## [引用文]
════════════════════

日本の知財立国とは~音楽で外貨を稼いでこられるか~(4)

日本の知財立国とは~音楽で外貨を稼いでこられるか~(4)

前回お伝えした、内閣府の知的財産戦略本部は毎年、知的財産推進計画という白書を発行しています。私も白書制作に参画をし始めた2010年版には、我が国が持つ大きな潜在能力、コンテンツのクオリティの高さなどを活用し、海外市場での競争力を高め、国内市場の活性化につなぐために、産業界、大学、政府が一丸となって日本復活を目指そう、と高らかに謳われています。

知的財産とは、その中でも特許のような工業的な財産ではなく、著作権のような文化芸術系の財産のことを指しますが、この知的財産による国造りには(確証はありませんが)下敷きになる前例がありました。
それは、1994年にイギリスの首相になったブレア氏が導入した『クール・ブリタニア』と呼ばれる戦略です。ブレア首相は、映画、音楽、デザイン、ファッションなど13分野からなる『個人のクリエイティビティや才能に起源を持ち、知的財産の創造・活用を通じて富を創出する産業』をクリエイティブ・クラスターとして取りまとめ、その分野の積極的な輸出を国を挙げてサポートしました。この戦略は大成功し、2009年にはイギリスの輸出総量の5%を占める産業となります。が、本当の評価は別のところにありました。
董事のイギリスは退廃的なイメージがついており、何もカッコいいものがないという国際的な評価が浸透していました。しかし、クリエイティブ・クラスターが世界で展開されることで、イギリスは面白いものを創るカッコいい国、というイメージを形成することができました。これこをが文化産業の持つ力です。

════════════════════

## [提示データ]
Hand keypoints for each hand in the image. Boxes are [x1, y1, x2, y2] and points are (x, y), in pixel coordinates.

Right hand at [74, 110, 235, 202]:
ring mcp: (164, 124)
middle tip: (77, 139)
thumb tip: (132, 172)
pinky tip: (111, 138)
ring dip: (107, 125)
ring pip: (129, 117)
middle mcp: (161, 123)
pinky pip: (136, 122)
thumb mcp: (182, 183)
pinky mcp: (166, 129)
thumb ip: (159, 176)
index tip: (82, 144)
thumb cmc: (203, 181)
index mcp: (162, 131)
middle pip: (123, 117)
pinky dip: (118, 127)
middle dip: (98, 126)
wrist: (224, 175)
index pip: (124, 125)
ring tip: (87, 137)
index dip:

════════════════════

## [作業課題 A]
引用文のうち、「前回お伝えした、内閣府の知的」から「価は別のところにありました。」までをすべて抜き出してください。
## [作業課題 B]
ブレア首相がクリエイティブ・クラスターとして取りまとめた分野のうち、引用文で名前が挙がっているものをすべて挙げてください。

## [出力結果 A]
前回お伝えした、内閣府の知的財産戦略本部は毎年、知的財産推進計画という白書を発行しています。私も白書制作に参画をし始めた2010年版には、我が国が持つ大きな潜在能力、コンテンツのクオリティの高さなどを活用し、海外市場での競争力を高め、国内市場の活性化につなぐために、産業界、大学、政府が一丸となって日本復活を目指そう、と高らかに謳われています。

知的財産とは、その中でも特許のような工業的な財産ではなく、著作権のような文化芸術系の財産のことを指しますが、この知的財産による国造りには(確証はありませんが)下敷きになる前例がありました。
それは、1994年にイギリスの首相になったブレア氏が導入した『クール・ブリタニア』と呼ばれる戦略です。ブレア首相は、映画、音楽、デザイン、ファッションなど13分野からなる『個人のクリエイティビティや才能に起源を持ち、知的財産の創造・活用を通じて富を創出する産業』をクリエイティブ・クラスターとして取りまとめ、その分野の積極的な輸出を国を挙げてサポートしました。この戦略は大成功し、2009年にはイギリスの輸出総量の5%を占める産業となります。が、本当の評価は別のところにありました。

## [出力結果 B]
映画、音楽、デザイン、ファッション